Juliette Benzoni est née en 1920 et, depuis 1964, elle a publié près de deux livres par an, tout en écrivant des scénarios pour la télévision. Elle a situé ses intrigues entre le Moyen Age et les années 1930, mais la Renaissance reste sa période de prédilection, avec notamment la série des Catherine (dès 1964), La Florentine (1988-89) ou Marie des intrigues (2004). Le succès a quasiment toujours été au rendez-vous, grâce à une recette maintes fois éprouvée. Les chiffres sont éloquents: 50 millions de lecteurs à travers le monde et des traductions dans plus de 20 langues. Dans Le Couteau de Ravaillac , deuxième et dernier tome de la série Le Bal des poignards , Juliette Benzoni évoque son époque favorite.

Le Couteau de Ravaillac vu par son éditeur

En dépit des lourdes menaces qui pèsent sur son union avec Lorenza, Thomas de Courcy n’a aucune intention de renoncer à la jeune femme. Leur mariage donne lieu à une belle fête à peine troublée par l’ordre que le Roi donne au marié – un piège? – de le rejoindre immédiatement… Et, dans les bras fougueux de Thomas, passionnément épris, Lorenza, émerveillée, découvre enfin l’amour.

Après quelques jours de bonheur absolu, le couple doit, hélas, revenir à la réalité. La guerre est sur le point d’éclater. Henri IV s’apprête à la faire pour les beaux yeux de sa passion du moment, la jeune Charlotte de Montmorency que son mari, Condé, a emmenée aux Pays-Bas – à noter que l’épisode sert aussi de cadre à Henry IV le bien aimé que Daniel Colas donne actuellement au théâtre des Mathurins .

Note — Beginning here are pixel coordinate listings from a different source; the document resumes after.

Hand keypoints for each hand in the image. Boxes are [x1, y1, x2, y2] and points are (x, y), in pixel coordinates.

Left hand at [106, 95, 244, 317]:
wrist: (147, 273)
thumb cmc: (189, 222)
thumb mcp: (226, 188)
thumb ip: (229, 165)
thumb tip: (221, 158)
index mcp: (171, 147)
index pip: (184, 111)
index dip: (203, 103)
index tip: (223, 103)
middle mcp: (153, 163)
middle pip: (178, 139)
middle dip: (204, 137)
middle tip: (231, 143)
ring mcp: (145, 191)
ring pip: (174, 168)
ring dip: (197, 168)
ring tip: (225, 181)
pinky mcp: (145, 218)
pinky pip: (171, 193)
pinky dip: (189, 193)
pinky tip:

Trois gentilshommes – dont Thomas! – ont pour mission d’enlever la gente dame avant que les troupes françaises n’attaquent Bruxelles. À Paris, on prépare le couronnement de Marie de Médicis, auquel le roi a consenti malgré les sombres pressentiments qu’il suscite: un étrange homme roux, vêtu de vert, que Lorenza a croisé, erre déjà en ville…

Le lendemain du sacre de sa femme, Henri IV est assassiné. Le couteau de Ravaillac, en ôtant la vie au souverain, a-t-il détruit aussi le bonheur de Lorenza et de Thomas?

Les coulisses d’un événement majeur de l’Histoire

Dans ce second tome, le lecteur fidèle à l’œuvre de Juliette Benzoni aura plaisir à retrouver les personnages rencontrés dans le précédent, avec la surprise de les voir (pour certains) changés. Si Lorenza est toujours aussi belle et parfaite, on apprécie la transformation, amorcée dans La Dague au lys rouge , de son coup de cœur parisien, Antoine de Sarrance, en véritable diable machiavélique. On peut seulement regretter que son personnage ne soit pas plus présent et fouillé, son évolution creusée. On aurait aimé qu’il soit accordé plus de place à la relation d’amour-haine entre ces deux-là, bien plus intrigante que le soudain amour fou de la belle pour un gentil baron, certes aimable et attachant mais manquant singulièrement de piquant. D’ailleurs Juliette Benzoni le fait bien vite disparaître.

Si la verve légendaire du bon roi Henri, bien présente dans le premier tome, nous manque un peu dans celui-ci, où l’on ne parle qu’un langage très policé, le style dans son ensemble est par ailleurs plus simple et moins artificiel. Malheureusement, certains autres travers sont toujours à déplorer: le traitement fait à Marie de Médicis – «son imposante majesté», «sa grosse majesté» – et l’obsession d’Henri pour la chair tendre de ces dames, quoiqu’il apparaisse, au seuil de sa vie, un peu plus profond.